Good military history read: How Far from Austerlitz?
Late in the summer of 1805, the Army of England, which Napoleon hoped to put across the English Channel to invade England, stood at readiness at the Channel ports, as it had the previous year. A coalition of Austria, Russia, and some of the German states, bankrolled by England, gathered to make a thrust at Strasbourg.
Napoleon liked a gamble, but even he was probably uncomfortable with spinning the roulette wheel and putting all his chips on the double zero of a cross-Channel invasion. So having some slow-moving enemy armies on the other side of Europe must have been a relief. He turned the Army of England around and sent 200,000 men east.
They moved with incredible speed, and were masked by a splendid deception operation, and in 20 days they were crossing the Rhine. In early October they were at the Danube, to the confusion and shock of the Austrian army.
Napoleon had accurately predicted where the Austrians would station themselves, and what route the lumbering Russian army under Kutuzov (ten days late because of a confusion between the Gregorian calendar, used in the West, and the Julian calendar used by the Orthodox Russians) would take in joining them.
He defeated the Austrians under Mack at Ulm (readers of War and Peace might remember the shabby figure saying: "You see before you the unfortunate General Mack!", though he actually said this to Napoleon), and then the Coalition army at Austerlitz, probably his greatest tactical victory.

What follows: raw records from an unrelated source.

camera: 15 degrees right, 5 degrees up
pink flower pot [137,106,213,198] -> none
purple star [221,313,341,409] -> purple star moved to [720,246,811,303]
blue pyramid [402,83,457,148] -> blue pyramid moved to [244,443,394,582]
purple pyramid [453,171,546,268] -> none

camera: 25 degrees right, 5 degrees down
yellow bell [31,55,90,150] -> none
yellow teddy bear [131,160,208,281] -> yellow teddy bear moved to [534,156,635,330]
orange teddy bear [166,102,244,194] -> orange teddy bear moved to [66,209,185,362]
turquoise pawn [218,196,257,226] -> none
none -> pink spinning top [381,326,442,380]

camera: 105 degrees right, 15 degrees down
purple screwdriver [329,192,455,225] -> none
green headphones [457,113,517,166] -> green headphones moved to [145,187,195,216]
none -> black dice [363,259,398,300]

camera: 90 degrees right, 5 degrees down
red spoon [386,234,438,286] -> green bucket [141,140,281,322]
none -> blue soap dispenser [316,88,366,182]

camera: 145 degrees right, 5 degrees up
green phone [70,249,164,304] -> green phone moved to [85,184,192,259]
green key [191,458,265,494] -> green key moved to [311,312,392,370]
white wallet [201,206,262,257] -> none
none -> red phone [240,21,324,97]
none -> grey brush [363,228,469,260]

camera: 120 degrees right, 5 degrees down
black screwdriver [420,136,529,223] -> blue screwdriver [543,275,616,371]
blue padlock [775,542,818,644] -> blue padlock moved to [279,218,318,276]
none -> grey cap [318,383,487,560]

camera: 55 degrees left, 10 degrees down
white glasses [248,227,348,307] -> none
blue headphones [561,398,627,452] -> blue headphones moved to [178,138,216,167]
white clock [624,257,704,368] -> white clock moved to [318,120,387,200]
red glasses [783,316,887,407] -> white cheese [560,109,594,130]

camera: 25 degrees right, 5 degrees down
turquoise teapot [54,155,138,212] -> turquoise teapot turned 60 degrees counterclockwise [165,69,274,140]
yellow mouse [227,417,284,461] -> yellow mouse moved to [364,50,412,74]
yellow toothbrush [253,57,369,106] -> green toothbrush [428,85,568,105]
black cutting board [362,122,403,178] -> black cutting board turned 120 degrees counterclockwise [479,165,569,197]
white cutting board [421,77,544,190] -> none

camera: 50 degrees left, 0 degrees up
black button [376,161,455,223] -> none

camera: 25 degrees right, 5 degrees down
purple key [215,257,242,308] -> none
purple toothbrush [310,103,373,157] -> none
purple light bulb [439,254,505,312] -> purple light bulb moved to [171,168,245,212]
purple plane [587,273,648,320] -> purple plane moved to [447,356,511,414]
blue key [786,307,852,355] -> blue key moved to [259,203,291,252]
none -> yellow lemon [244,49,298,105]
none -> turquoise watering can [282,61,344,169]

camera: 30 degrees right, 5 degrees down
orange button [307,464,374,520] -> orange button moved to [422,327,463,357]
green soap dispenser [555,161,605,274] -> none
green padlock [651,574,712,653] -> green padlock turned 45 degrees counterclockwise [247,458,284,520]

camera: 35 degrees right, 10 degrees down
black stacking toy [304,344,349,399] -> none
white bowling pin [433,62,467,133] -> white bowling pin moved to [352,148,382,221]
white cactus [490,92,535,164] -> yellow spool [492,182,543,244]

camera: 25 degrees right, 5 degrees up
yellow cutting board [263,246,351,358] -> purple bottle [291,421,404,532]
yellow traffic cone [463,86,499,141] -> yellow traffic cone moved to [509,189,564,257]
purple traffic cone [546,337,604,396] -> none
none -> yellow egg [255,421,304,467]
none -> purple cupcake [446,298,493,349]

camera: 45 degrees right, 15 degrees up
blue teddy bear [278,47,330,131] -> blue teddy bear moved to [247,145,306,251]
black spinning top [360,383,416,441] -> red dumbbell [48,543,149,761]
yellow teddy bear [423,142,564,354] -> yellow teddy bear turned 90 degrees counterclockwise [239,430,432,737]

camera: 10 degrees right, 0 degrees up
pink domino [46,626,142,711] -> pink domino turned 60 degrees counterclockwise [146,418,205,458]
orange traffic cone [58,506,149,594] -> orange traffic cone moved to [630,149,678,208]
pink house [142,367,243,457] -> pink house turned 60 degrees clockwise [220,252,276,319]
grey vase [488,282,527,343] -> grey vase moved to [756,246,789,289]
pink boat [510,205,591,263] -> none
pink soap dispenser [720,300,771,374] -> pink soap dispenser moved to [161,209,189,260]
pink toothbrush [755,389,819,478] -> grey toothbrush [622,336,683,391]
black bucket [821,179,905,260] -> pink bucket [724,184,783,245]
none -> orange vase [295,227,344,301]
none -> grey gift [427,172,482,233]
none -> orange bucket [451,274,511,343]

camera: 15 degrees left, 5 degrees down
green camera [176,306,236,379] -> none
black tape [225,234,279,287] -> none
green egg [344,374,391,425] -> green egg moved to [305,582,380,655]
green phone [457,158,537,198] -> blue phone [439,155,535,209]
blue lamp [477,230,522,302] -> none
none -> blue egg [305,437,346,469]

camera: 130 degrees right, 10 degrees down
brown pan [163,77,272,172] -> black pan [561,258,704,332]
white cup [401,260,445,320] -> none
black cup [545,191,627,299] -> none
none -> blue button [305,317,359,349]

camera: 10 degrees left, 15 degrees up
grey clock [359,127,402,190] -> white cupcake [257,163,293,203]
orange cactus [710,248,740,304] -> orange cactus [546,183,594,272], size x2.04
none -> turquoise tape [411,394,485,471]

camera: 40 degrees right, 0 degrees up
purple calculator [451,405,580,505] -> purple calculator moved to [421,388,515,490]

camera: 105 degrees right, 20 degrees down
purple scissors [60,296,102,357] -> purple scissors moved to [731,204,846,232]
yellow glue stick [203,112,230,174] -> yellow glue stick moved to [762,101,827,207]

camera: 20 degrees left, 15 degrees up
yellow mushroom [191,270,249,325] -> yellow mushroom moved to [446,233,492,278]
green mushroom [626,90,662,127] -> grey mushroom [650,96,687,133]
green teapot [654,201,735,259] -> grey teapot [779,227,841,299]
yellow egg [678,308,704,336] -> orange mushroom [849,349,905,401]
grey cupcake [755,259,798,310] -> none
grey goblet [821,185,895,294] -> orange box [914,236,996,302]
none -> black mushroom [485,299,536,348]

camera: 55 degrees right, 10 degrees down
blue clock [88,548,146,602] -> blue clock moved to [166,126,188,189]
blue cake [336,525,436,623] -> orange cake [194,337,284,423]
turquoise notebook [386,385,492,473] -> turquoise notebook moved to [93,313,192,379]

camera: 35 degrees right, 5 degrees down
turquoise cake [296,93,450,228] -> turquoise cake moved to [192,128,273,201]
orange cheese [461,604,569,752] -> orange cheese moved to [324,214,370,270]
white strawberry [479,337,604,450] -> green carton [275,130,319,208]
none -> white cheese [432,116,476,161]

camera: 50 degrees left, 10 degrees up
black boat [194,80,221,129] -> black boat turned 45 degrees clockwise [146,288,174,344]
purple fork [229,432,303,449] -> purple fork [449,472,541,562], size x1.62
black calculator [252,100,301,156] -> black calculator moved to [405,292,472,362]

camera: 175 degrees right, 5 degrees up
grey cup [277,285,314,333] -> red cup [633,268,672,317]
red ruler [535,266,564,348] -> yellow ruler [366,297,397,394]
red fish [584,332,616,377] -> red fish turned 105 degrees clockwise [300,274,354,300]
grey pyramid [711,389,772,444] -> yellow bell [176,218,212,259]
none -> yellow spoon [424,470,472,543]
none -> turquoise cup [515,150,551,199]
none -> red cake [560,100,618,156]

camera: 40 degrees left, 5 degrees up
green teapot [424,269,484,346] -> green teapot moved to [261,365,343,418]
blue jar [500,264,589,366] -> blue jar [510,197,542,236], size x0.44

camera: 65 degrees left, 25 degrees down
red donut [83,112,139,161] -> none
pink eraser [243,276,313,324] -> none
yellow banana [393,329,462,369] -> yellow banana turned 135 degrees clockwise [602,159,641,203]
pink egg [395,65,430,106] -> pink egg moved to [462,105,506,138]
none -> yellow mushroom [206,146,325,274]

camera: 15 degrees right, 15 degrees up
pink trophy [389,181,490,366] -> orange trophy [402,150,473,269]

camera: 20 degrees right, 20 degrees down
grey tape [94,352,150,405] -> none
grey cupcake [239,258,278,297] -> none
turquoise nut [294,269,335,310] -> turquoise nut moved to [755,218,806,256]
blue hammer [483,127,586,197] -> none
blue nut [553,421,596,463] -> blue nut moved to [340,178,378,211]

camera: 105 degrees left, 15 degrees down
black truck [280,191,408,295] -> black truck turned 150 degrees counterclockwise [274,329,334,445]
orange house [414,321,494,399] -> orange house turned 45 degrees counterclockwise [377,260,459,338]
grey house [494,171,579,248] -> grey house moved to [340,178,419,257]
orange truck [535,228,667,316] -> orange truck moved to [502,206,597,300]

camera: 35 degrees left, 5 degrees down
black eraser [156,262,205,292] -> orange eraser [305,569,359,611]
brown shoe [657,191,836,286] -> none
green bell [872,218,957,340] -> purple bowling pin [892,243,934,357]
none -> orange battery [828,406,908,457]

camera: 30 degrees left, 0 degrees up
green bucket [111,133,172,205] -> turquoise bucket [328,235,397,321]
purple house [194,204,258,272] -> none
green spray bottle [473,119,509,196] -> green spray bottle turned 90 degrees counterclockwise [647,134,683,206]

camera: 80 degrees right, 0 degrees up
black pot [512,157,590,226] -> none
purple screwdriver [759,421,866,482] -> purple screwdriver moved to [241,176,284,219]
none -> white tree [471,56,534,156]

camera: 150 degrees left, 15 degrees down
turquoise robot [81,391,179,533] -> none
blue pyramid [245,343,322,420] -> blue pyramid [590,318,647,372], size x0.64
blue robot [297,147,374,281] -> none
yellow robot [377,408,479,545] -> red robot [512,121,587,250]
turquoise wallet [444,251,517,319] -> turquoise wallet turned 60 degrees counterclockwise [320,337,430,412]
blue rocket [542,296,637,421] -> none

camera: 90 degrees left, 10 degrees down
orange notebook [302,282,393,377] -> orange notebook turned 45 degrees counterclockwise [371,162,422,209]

The story is excitingly told by Alistair Horne in How Far from Austerlitz, Napoleon 1805-1815, and if you want to get up to speed on Napoleon's military career in an entertaining way, there are few better. Horne has written a number of pleasing military histories, mostly dealing with the encounters between France and Germany in their three wars--Austerlitz then forms the first of these, for it is during this period that Germany really starts to get it together as a military power.
Aside from clearly delineating the strategy and operations of the wars, Horne gives us the required illuminating anecdotes. Napoleon was
an indifferent horseman (Odeblen says scathingly, 'Napoleon rode like a butcher.... Whilst galloping, his body rolled backwards and forwards and sideways') and was thrown more than once
not too surprising for a former artilleryman. Horne details the detail Napoleon went into to make his dispositions:
As soon as the site for Imperial Headquarters in the field had been decided, d'Albe would set up Napoleon's 'operations room', the centre-piece of which would be a vast map table of the theatre of war, so large that the Emperor and his topographer would often be forced to lie on it full length together. 'I have seen them more than once,' wrote Baron de Fain, the Cabinet archivist, '...interrupting each other by a sudden exclamation, right in the midst of their work, when their heads had come into collision.'
Though it covers the period 1805-1815, Horne sketches in Napoleon's early career, including Italy and Egypt, as well as Napoleon's fate after defeat. Highly recommended.